◆ Exercise brief
The following entries should be restated word for word, pictures excluded.

◆ Material supplied

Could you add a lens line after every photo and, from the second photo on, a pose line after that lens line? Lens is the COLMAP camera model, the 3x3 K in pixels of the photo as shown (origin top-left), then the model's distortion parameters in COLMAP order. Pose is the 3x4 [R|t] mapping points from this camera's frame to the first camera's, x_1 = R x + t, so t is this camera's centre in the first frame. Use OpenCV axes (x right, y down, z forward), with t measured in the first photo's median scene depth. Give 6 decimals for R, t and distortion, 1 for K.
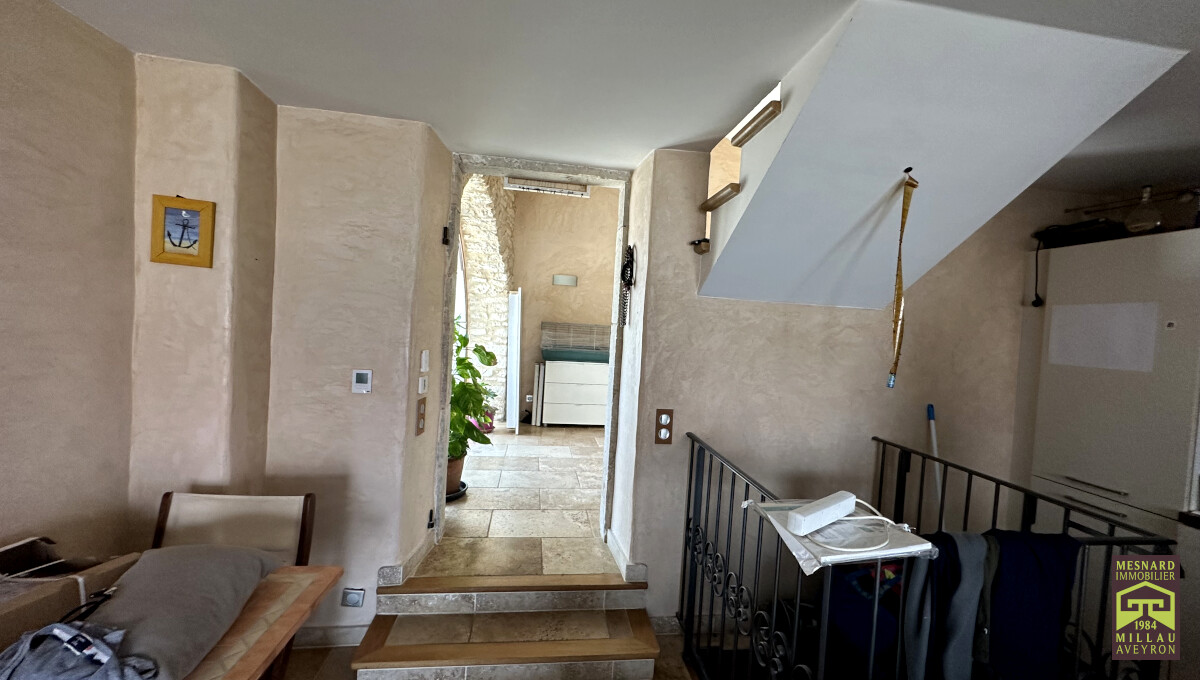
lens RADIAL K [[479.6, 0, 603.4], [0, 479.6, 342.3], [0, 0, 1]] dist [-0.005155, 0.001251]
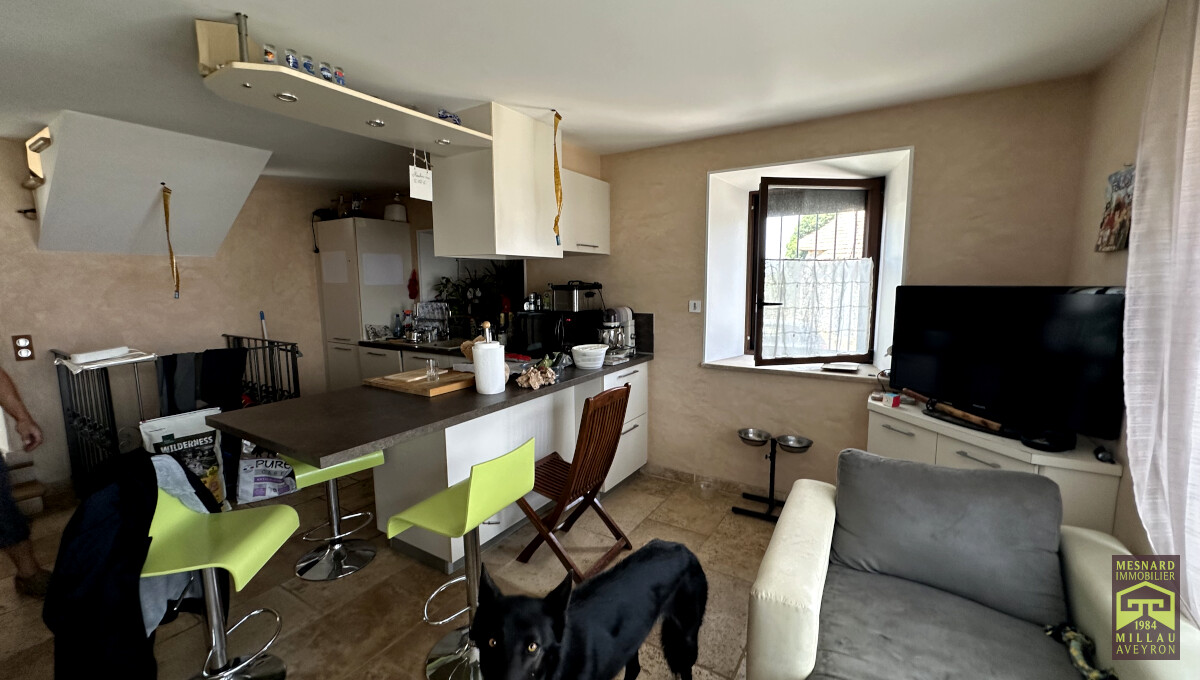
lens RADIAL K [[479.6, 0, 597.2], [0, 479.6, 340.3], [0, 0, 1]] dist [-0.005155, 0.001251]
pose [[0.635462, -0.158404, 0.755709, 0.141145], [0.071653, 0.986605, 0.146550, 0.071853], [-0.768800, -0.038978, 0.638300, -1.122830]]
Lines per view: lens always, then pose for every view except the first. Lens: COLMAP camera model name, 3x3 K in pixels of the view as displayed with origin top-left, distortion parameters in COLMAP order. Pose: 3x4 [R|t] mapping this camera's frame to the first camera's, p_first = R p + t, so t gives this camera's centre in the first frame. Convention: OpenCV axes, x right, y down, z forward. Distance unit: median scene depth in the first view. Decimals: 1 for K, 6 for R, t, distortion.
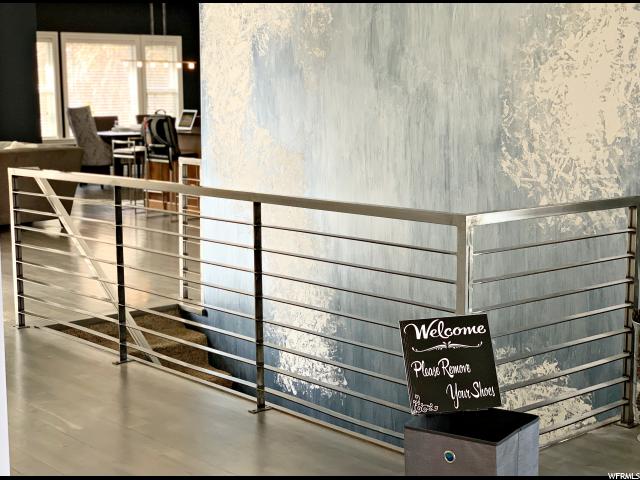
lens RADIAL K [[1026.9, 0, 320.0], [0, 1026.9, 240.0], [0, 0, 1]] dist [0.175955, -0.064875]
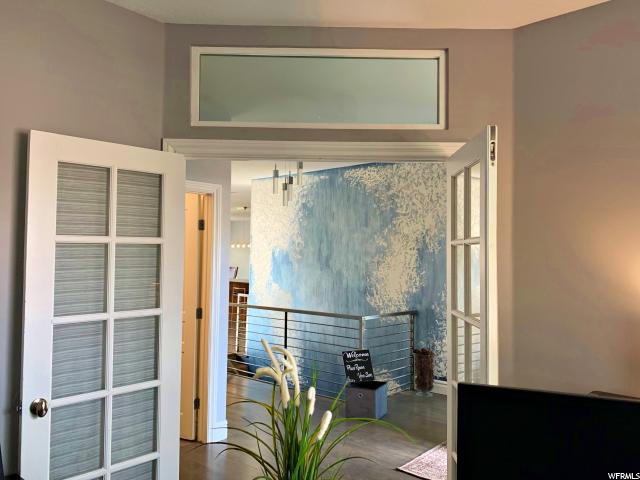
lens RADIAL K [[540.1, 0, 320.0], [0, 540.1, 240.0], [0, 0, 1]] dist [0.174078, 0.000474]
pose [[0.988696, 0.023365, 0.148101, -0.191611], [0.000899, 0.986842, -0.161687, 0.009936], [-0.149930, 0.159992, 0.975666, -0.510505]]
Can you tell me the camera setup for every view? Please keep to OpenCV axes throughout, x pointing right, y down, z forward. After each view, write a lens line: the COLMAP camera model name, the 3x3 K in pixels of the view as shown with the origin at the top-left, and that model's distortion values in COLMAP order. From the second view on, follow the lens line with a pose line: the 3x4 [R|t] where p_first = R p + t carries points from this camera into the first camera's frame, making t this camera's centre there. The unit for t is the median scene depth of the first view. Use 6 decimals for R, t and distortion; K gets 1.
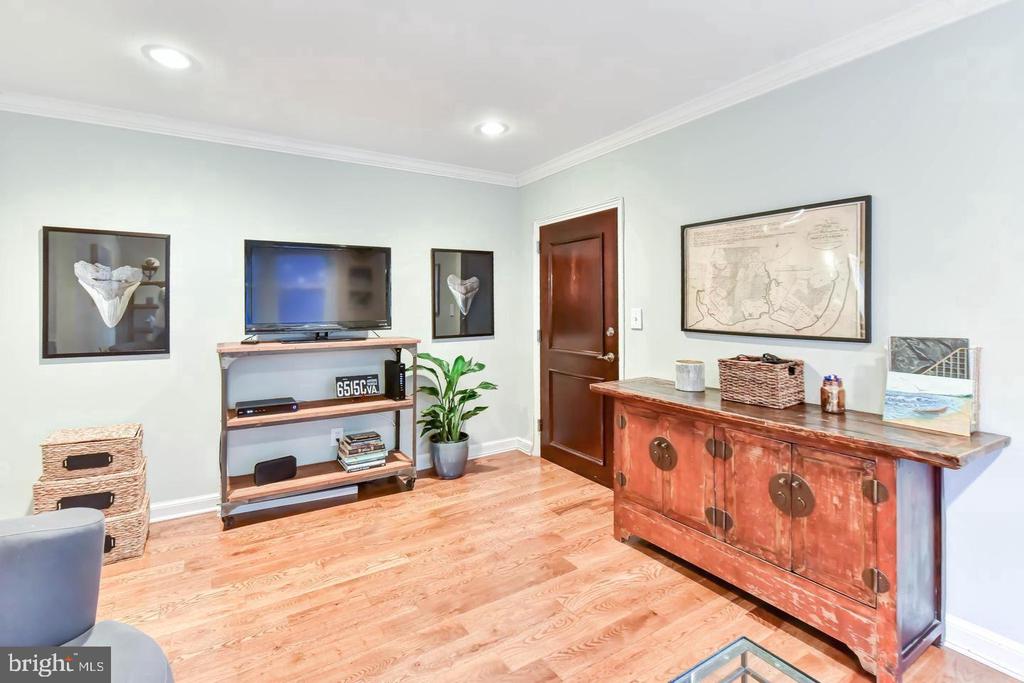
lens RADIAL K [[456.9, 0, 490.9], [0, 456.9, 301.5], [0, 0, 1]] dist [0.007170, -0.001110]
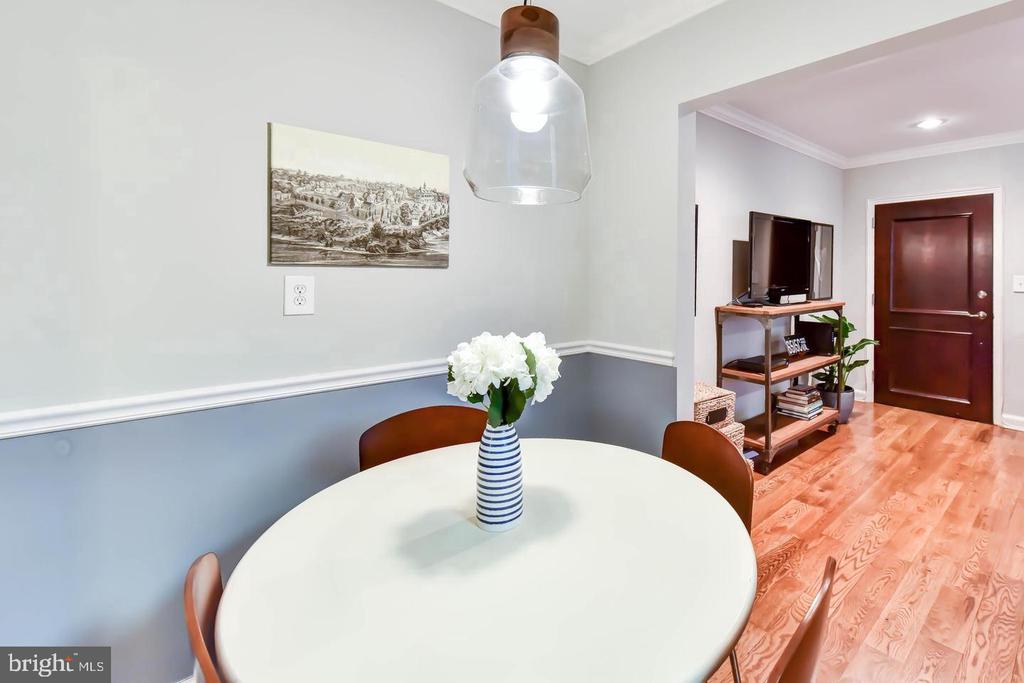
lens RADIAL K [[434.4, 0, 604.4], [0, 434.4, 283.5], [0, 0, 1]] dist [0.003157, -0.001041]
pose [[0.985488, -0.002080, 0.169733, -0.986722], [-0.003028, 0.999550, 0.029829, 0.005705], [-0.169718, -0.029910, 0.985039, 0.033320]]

◆ Task response
Could you add a lens line after every photo and, from the second photo on, a pose line after that lens line? Lens is the COLMAP camera model, the 3x3 K in pixels of the photo as shown (origin top-left), then the model's distortion parameters in COLMAP order. Pose is the 3x4 [R|t] mapping points from this camera's frame to the first camera's, x_1 = R x + t, so t is this camera's centre in the first frame. Use OpenCV axes (x right, y down, z forward), with t measured in the first photo's median scene depth. Give 6 decimals for R, t and distortion, 1 for K.
lens RADIAL K [[479.6, 0, 603.4], [0, 479.6, 342.3], [0, 0, 1]] dist [-0.005155, 0.001251]
lens RADIAL K [[479.6, 0, 597.2], [0, 479.6, 340.3], [0, 0, 1]] dist [-0.005155, 0.001251]
pose [[0.635462, -0.158404, 0.755709, 0.141145], [0.071653, 0.986605, 0.146550, 0.071853], [-0.768800, -0.038978, 0.638300, -1.122830]]
Lines per view: lens always, then pose for every view except the first. Lens: COLMAP camera model name, 3x3 K in pixels of the view as displayed with origin top-left, distortion parameters in COLMAP order. Pose: 3x4 [R|t] mapping this camera's frame to the first camera's, p_first = R p + t, so t gives this camera's centre in the first frame. Convention: OpenCV axes, x right, y down, z forward. Distance unit: median scene depth in the first view. Decimals: 1 for K, 6 for R, t, distortion.
lens RADIAL K [[1026.9, 0, 320.0], [0, 1026.9, 240.0], [0, 0, 1]] dist [0.175955, -0.064875]
lens RADIAL K [[540.1, 0, 320.0], [0, 540.1, 240.0], [0, 0, 1]] dist [0.174078, 0.000474]
pose [[0.988696, 0.023365, 0.148101, -0.191611], [0.000899, 0.986842, -0.161687, 0.009936], [-0.149930, 0.159992, 0.975666, -0.510505]]
Can you tell me the camera setup for every view? Please keep to OpenCV axes throughout, x pointing right, y down, z forward. After each view, write a lens line: the COLMAP camera model name, the 3x3 K in pixels of the view as shown with the origin at the top-left, and that model's distortion values in COLMAP order. From the second view on, follow the lens line with a pose line: the 3x4 [R|t] where p_first = R p + t carries points from this camera into the first camera's frame, making t this camera's centre there. The unit for t is the median scene depth of the first view. Use 6 decimals for R, t and distortion; K gets 1.
lens RADIAL K [[456.9, 0, 490.9], [0, 456.9, 301.5], [0, 0, 1]] dist [0.007170, -0.001110]
lens RADIAL K [[434.4, 0, 604.4], [0, 434.4, 283.5], [0, 0, 1]] dist [0.003157, -0.001041]
pose [[0.985488, -0.002080, 0.169733, -0.986722], [-0.003028, 0.999550, 0.029829, 0.005705], [-0.169718, -0.029910, 0.985039, 0.033320]]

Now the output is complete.